Content starts

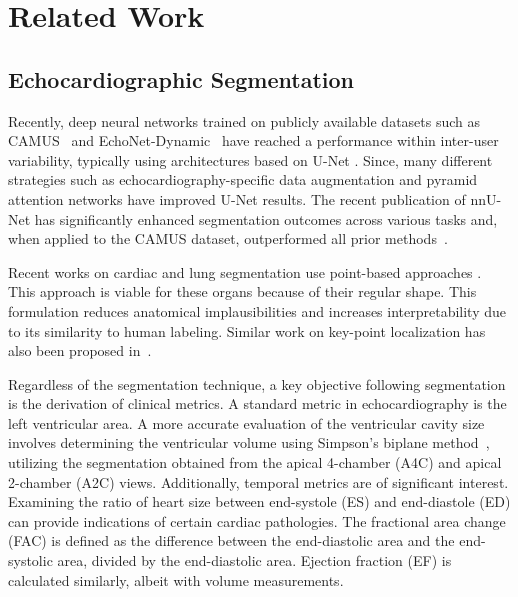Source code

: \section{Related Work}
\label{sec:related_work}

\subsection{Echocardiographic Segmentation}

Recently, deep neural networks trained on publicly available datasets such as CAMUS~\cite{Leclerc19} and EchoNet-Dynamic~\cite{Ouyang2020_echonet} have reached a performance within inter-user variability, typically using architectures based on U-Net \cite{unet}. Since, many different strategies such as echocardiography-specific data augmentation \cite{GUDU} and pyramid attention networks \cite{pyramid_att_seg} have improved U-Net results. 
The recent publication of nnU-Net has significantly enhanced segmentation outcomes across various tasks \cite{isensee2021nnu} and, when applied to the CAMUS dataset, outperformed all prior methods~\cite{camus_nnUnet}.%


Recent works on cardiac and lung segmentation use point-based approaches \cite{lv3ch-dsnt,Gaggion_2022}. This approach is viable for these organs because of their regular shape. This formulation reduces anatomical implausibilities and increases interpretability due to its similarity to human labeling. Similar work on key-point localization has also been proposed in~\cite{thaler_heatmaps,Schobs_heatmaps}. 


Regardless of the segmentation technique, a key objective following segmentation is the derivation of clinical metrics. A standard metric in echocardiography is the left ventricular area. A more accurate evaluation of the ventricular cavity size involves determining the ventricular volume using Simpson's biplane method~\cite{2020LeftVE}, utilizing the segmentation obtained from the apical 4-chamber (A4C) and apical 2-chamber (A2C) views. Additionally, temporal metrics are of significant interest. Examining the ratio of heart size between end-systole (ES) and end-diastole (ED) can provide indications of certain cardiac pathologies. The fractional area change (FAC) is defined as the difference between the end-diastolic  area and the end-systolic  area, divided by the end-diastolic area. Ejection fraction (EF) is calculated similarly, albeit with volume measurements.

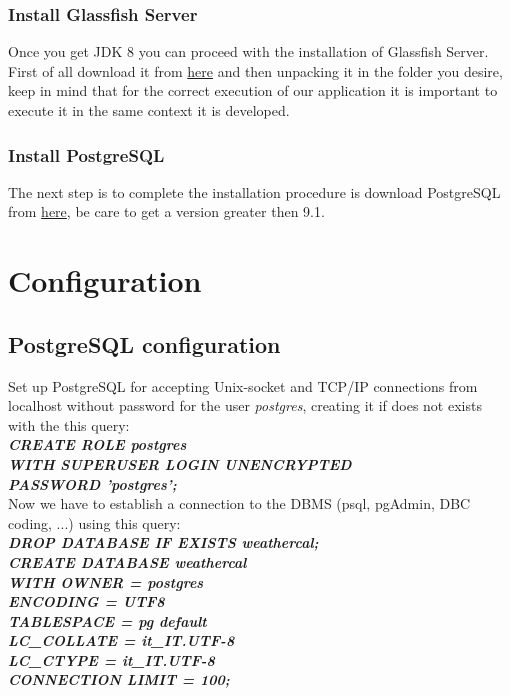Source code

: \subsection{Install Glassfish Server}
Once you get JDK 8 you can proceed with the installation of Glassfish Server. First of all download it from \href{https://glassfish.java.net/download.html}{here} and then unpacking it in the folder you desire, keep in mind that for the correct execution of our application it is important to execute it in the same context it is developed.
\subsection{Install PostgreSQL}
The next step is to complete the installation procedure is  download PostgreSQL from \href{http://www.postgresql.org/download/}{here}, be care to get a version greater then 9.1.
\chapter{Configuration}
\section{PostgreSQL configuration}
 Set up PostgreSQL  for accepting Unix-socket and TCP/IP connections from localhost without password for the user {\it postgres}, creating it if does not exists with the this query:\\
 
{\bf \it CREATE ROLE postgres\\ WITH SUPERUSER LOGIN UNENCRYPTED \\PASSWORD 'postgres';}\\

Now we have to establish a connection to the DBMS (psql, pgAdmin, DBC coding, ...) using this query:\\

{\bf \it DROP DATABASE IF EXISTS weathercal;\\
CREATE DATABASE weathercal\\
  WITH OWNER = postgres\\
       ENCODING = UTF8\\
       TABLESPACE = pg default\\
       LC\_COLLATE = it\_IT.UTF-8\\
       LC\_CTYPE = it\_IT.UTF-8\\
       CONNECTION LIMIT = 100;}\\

Content ends

◆ Exercise brief ◆
In the entries above, find the line with "Set up PostgreSQL" and the line with "TABLESPACE = pg default\\", then set down exactly those two and every line between them, nothing else.

◆ Problem solution ◆
 Set up PostgreSQL  for accepting Unix-socket and TCP/IP connections from localhost without password for the user {\it postgres}, creating it if does not exists with the this query:\\
 
{\bf \it CREATE ROLE postgres\\ WITH SUPERUSER LOGIN UNENCRYPTED \\PASSWORD 'postgres';}\\

Now we have to establish a connection to the DBMS (psql, pgAdmin, DBC coding, ...) using this query:\\

{\bf \it DROP DATABASE IF EXISTS weathercal;\\
CREATE DATABASE weathercal\\
  WITH OWNER = postgres\\
       ENCODING = UTF8\\
       TABLESPACE = pg default\\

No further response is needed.